**ELENCO DEI COMPITI**
a: Nella lettera ad Alberto, che cosa si propone di mostrare per prima cosa chi scrive?
b: Prosegui la lettera ad Alberto, ripartendo subito dopo la sua ultima frase.

Caro Alberto,
sono io a ringraziarti: ricevere critiche è qualcosa che rivela attenzione e una sicura considerazione da parte del proprio critico e poi, come dimenticare il vecchio, ma sempre valido, principio: amicus Plato, sed magis amica veritas? Poiché mi hai posto in condizione di dover rispondere, sono contento di questa occasione che mi consente di svolgere ulteriormente il mio pensiero circa il tuo libro. Per prima cosa cerco di mostrare come un modello di giustificazione non vale l’altro e che ce ne sono di migliori e di peggiori. Nella seconda parte cercherò di rispondere in sintesi alle tue critiche dirette. Operazione questa appunto dovuta, perché mi muovi accuse piuttosto serie.

**RIGHE DI DATI**
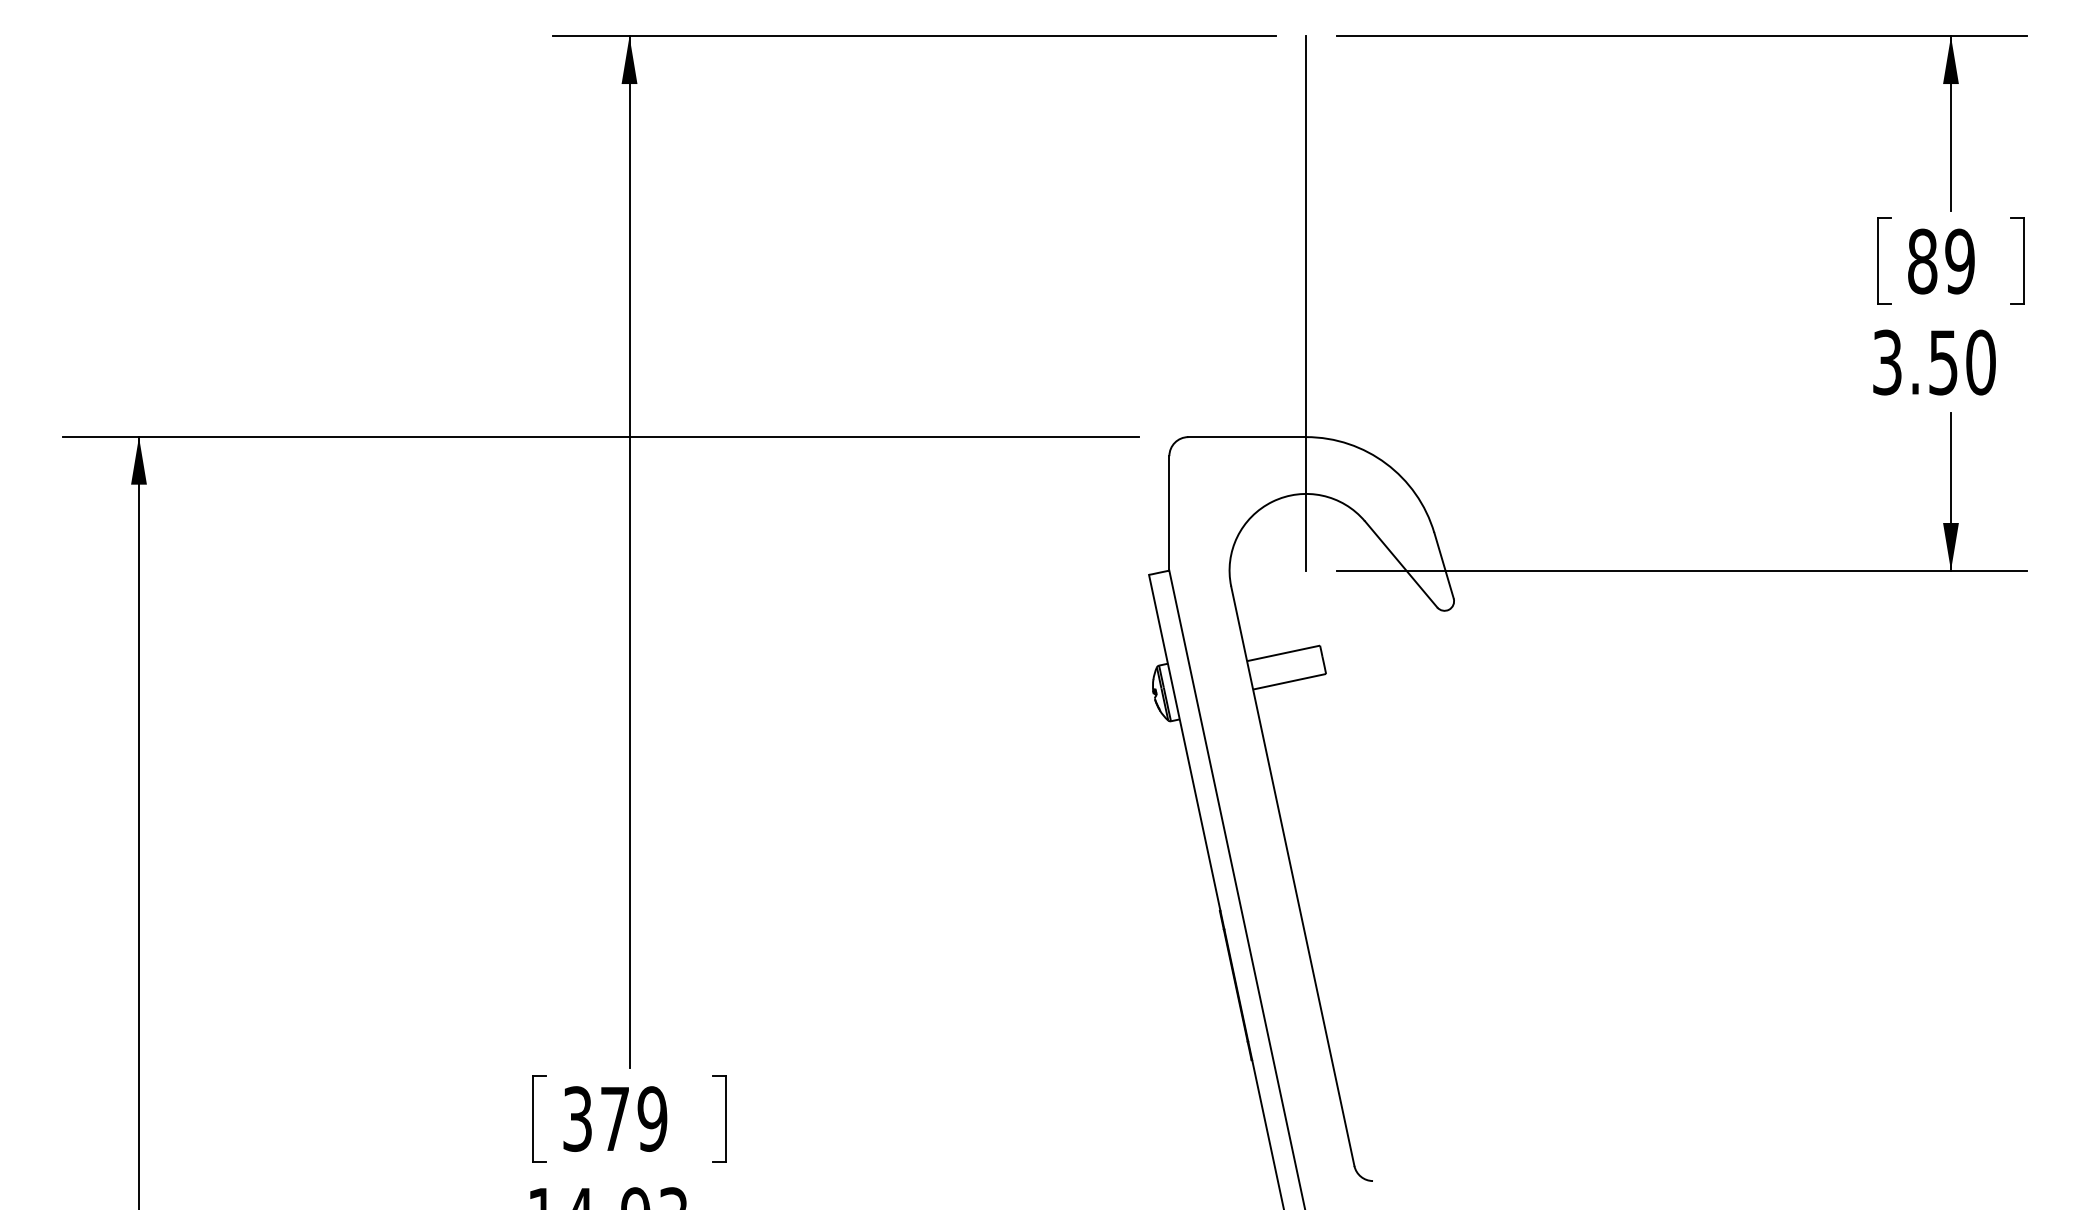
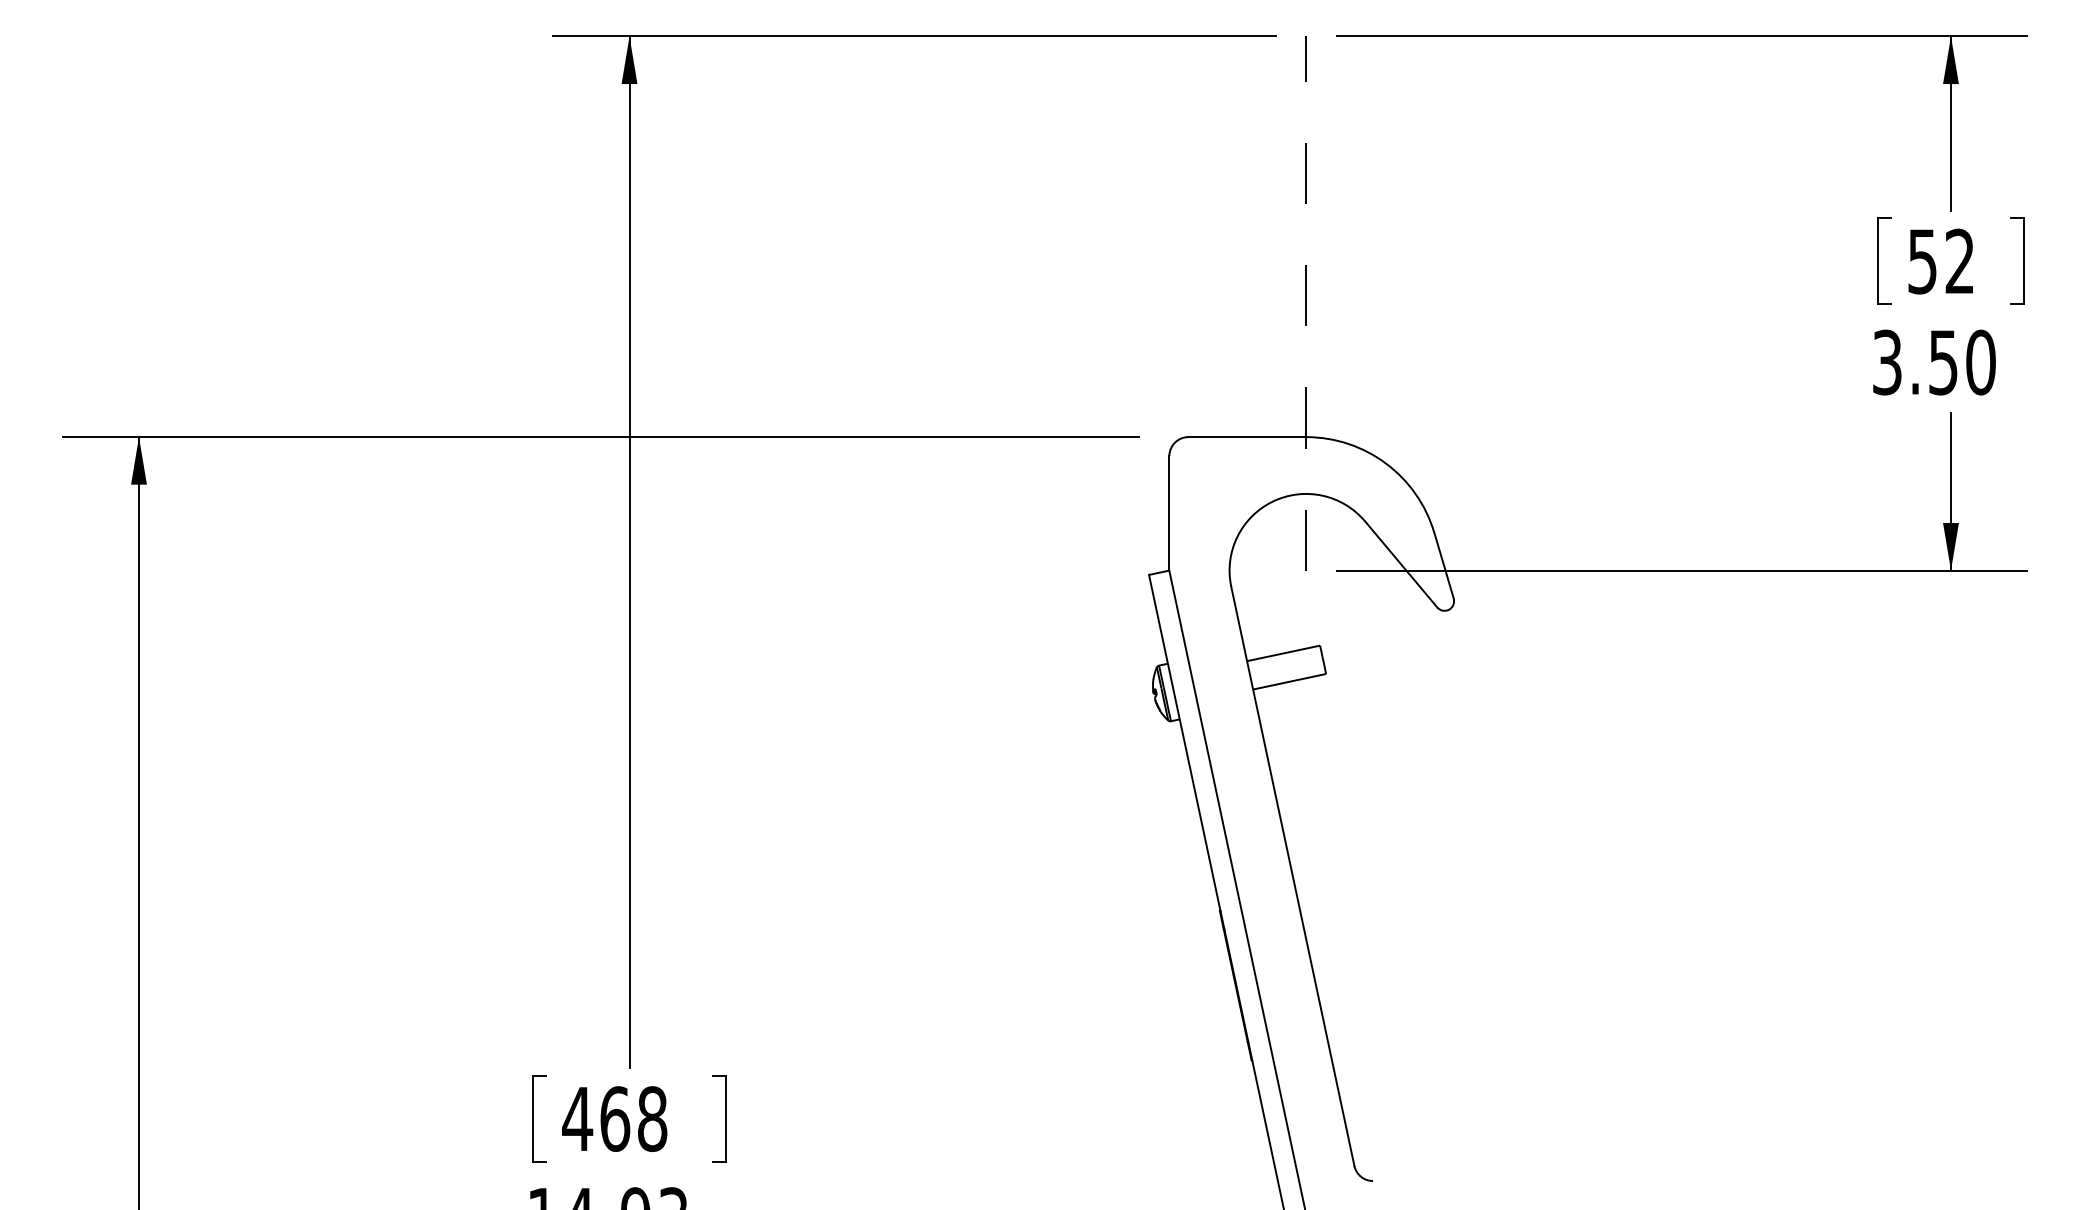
text at (1941, 261): 89 -> 52
line at (1306, 303): solid -> dashed
text at (614, 1118): 379 -> 468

**RISULTATI FINALI**
a: Che un modello di giustificazione non vale l'altro e che ce ne sono di migliori e di peggiori.

b:
Provo a schematizzare il tuo percorso di giustificazione di una didattica per parole. Poiché la filosofia è un sapere concettuale, sostieni, è giustificato impostare una didattica per concetti. Su una tesi metafilosofica basi una conclusione didattica. Quando muovo obiezioni alla tua tesi sulla filosofia come sapere concettuale, mi rispondi che i filosofi si occupano di cose, ma lo fanno attraverso concetti. Non mi pare una risposta soddisfacente: anche la fisica, avevo già osservato, si sviluppa attraverso concetti, ma ciò non basta per definirla appropriatamente “sapere concettuale”. Oltretutto se valesse il ragionamento che fai, perché non dire: i filosofi si servono di segni, dunque la filosofia è un sapere semiotico, o magari i filosofi si servono di lettere dunque la filosofia è un sapere alfabetico? Non mi pare, insomma, che lo strumento esercitato possa essere usato per qualificare la disciplina per cui lo si usa. Continuo perciò a pensare che il percorso di giustificazione che proponi non possa essere accolto. Provo ora, in breve, a offrire un percorso alternativo che, pur non discostandosi di molto dal tuo, mi pare migliore. Ciò al fine di suggerire che percorsi diversi possono avere non solo migliore o peggiore potere esplicativo, ma anche possano guidare meglio o peggio la stessa pratica didattica.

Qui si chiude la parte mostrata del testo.